*WHAT THIS TASK INVOLVES*: Return every line below word for word, omitting the pictures.

[Records from a dataset]
◇ ◇ ◇ ◇ ◇ ◇ ◇

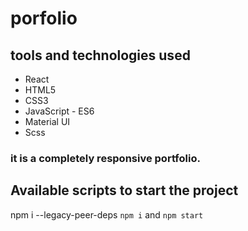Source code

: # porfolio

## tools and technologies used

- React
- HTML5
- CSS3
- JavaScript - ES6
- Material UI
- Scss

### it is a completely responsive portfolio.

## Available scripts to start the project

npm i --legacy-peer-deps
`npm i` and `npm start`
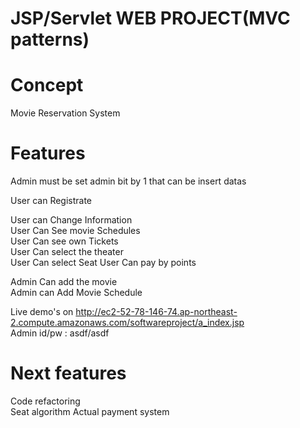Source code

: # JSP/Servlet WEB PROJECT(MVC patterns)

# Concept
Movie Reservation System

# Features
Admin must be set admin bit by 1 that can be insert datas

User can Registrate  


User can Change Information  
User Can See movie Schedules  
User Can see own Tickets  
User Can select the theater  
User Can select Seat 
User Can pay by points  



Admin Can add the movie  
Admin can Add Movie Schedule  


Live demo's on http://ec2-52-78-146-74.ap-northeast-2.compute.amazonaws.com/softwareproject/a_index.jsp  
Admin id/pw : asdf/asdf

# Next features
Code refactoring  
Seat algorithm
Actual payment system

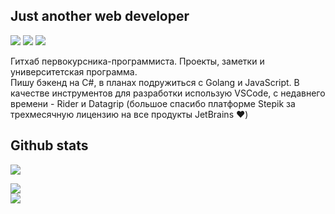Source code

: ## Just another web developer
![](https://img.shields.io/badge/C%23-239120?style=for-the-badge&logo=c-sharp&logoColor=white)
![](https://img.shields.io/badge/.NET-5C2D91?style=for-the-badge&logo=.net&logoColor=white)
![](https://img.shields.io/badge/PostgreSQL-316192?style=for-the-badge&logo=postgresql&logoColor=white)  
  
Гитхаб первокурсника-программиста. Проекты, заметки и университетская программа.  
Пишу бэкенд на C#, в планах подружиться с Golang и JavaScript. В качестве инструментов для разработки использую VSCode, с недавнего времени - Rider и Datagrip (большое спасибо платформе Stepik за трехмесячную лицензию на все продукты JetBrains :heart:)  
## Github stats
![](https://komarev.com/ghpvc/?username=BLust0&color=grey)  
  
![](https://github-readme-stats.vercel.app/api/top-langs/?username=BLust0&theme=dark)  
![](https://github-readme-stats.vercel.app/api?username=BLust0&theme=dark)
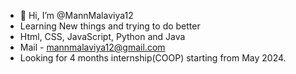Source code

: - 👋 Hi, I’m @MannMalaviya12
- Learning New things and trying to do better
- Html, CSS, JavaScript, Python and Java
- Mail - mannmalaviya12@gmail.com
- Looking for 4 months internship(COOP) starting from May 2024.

◇ ◇ ◇ ◇ ◇ ◇ ◇

*ANSWER TO THE PROBLEM*:
Source code

: # porfolio

## tools and technologies used

- React
- HTML5
- CSS3
- JavaScript - ES6
- Material UI
- Scss

### it is a completely responsive portfolio.

## Available scripts to start the project

npm i --legacy-peer-deps
`npm i` and `npm start`
Source code

: # JSP/Servlet WEB PROJECT(MVC patterns)

# Concept
Movie Reservation System

# Features
Admin must be set admin bit by 1 that can be insert datas

User can Registrate  


User can Change Information  
User Can See movie Schedules  
User Can see own Tickets  
User Can select the theater  
User Can select Seat 
User Can pay by points  



Admin Can add the movie  
Admin can Add Movie Schedule  


Live demo's on http://ec2-52-78-146-74.ap-northeast-2.compute.amazonaws.com/softwareproject/a_index.jsp  
Admin id/pw : asdf/asdf

# Next features
Code refactoring  
Seat algorithm
Actual payment system

Source code

: ## Just another web developer
![](https://img.shields.io/badge/C%23-239120?style=for-the-badge&logo=c-sharp&logoColor=white)
![](https://img.shields.io/badge/.NET-5C2D91?style=for-the-badge&logo=.net&logoColor=white)
![](https://img.shields.io/badge/PostgreSQL-316192?style=for-the-badge&logo=postgresql&logoColor=white)  
  
Гитхаб первокурсника-программиста. Проекты, заметки и университетская программа.  
Пишу бэкенд на C#, в планах подружиться с Golang и JavaScript. В качестве инструментов для разработки использую VSCode, с недавнего времени - Rider и Datagrip (большое спасибо платформе Stepik за трехмесячную лицензию на все продукты JetBrains :heart:)  
## Github stats
![](https://komarev.com/ghpvc/?username=BLust0&color=grey)  
  
![](https://github-readme-stats.vercel.app/api/top-langs/?username=BLust0&theme=dark)  
![](https://github-readme-stats.vercel.app/api?username=BLust0&theme=dark)
Source code

: - 👋 Hi, I’m @MannMalaviya12
- Learning New things and trying to do better
- Html, CSS, JavaScript, Python and Java
- Mail - mannmalaviya12@gmail.com
- Looking for 4 months internship(COOP) starting from May 2024.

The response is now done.